The triage is effectively free, and your bill starts to look like the actual shape of your work instead of a flat top-tier rate. Set it once; every project inherits it; any repo can override it.
That part is a cost story, and it’s real. But it’s not the part I’d defend hardest.
Newer is not better for the job
The reflex when a new frontier model ships is to make it the default immediately. It’s the best one now, so it should run everything. That reflex is the same mistake in a new outfit — letting the most powerful, most expensive option become your floor because deciding is work.
overkill pins specific, tested model versions rather than floating to “whatever’s newest.” A release never silently takes over a tier. Every upgrade is a deliberate decision, and there’s a ritual for it:
Read what the model is actually good at — the announcement, the model card, the stated strengths and the real price and latency, not the vibes. Map those strengths to the jobs you actually have: stronger reasoning is a candidate for the hard-tail tier; cheaper-but-still-capable might shift the default; a better cheap model upgrades the mechanical tier. Then decide the shape, not just the version number — sometimes a model is good enough to collapse two tiers into one, and sometimes the honest answer is to hold because the gain doesn’t clear the cost of switching and re-testing.

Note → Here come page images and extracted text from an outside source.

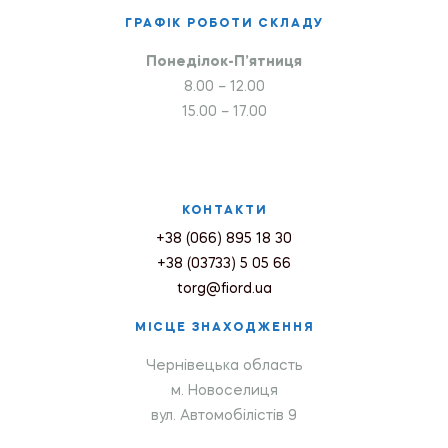
ГРАФІК РОБОТИ СКЛАДУ
Понеділок-П’ятниця
8.00 – 12.00
15.00 – 17.00
КОНТАКТИ
+38 (066) 895 18 30
+38 (03733) 5 05 66
torg@fiord.ua
МІСЦЕ ЗНАХОДЖЕННЯ
Чернівецька область
м. Новоселиця
вул. Автомобілістів 9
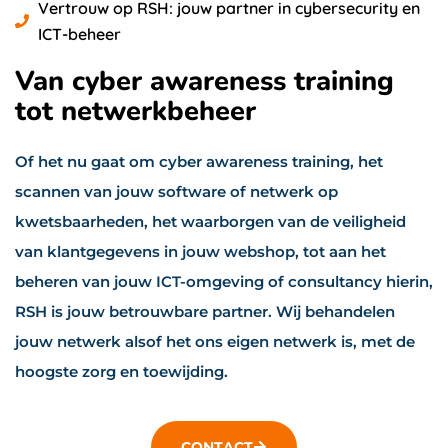
Vertrouw op RSH: jouw partner in cybersecurity en
ICT-beheer
Van cyber awareness training
tot netwerkbeheer
Of het nu gaat om cyber awareness training, het
scannen van jouw software of netwerk op
kwetsbaarheden, het waarborgen van de veiligheid
van klantgegevens in jouw webshop, tot aan het
beheren van jouw ICT-omgeving of consultancy hierin,
RSH is jouw betrouwbare partner. Wij behandelen
jouw netwerk alsof het ons eigen netwerk is, met de
hoogste zorg en toewijding.
CONTACT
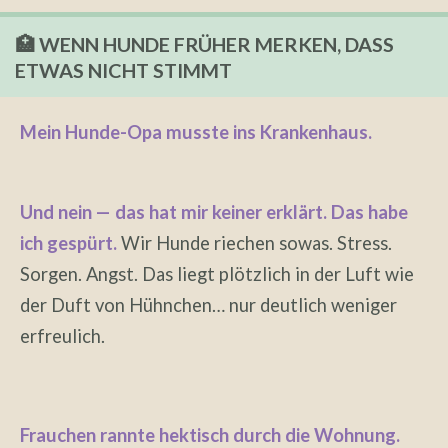
🏥 WENN HUNDE FRÜHER MERKEN, DASS
ETWAS NICHT STIMMT
Mein Hunde-Opa musste ins Krankenhaus.
Und nein — das hat mir keiner erklärt. Das habe
ich gespürt.
Wir Hunde riechen sowas. Stress.
Sorgen. Angst. Das liegt plötzlich in der Luft wie
der Duft von Hühnchen… nur deutlich weniger
erfreulich.
Frauchen rannte hektisch durch die Wohnung.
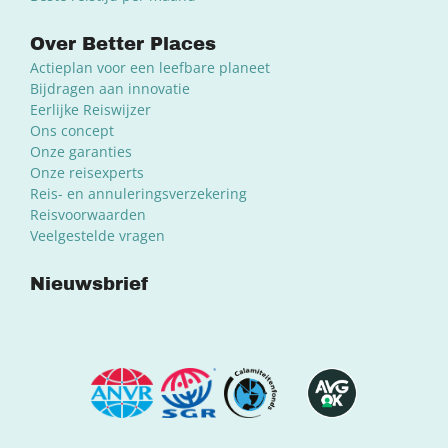
Over Better Places
Actieplan voor een leefbare planeet
Bijdragen aan innovatie
Eerlijke Reiswijzer
Ons concept
Onze garanties
Onze reisexperts
Reis- en annuleringsverzekering
Reisvoorwaarden
Veelgestelde vragen
Nieuwsbrief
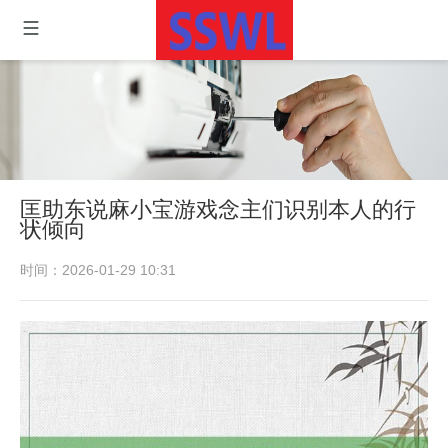
匡助东说麻小宝游戏念主们识别本人的行
状倾向
时间：2026-01-29 10:31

Run a few real tasks at each tier before you commit. Then log the decision and why.
The most uncomfortable line in that ritual: a better default can make a tier — or the whole router — unnecessary. If a stronger everyday model means you stop reaching for the frontier tier, that’s not a failure of the system. That’s the system telling you the truth. The scaffolding is a liability the moment the model outgrows it, and you want to be the kind of operator who notices.
The actual takeaway
Your AI spend is not a single switch. It’s a portfolio of model-to-task decisions, and the default-to-the-best-one posture quietly makes every one of those decisions for you, badly. The win here isn’t a cheaper model. It’s the discipline of matching capability to task — and re-earning that match every time the lineup changes, instead of inheriting whatever’s newest and most expensive as your standing default.
The tool is a hundred lines of config. The posture is the point.
overkill is MIT-licensed and on GitHub. Clone it, run the installer, start a session. Or just steal the idea: stop paying your smartest, most expensive resource to do your dumbest work.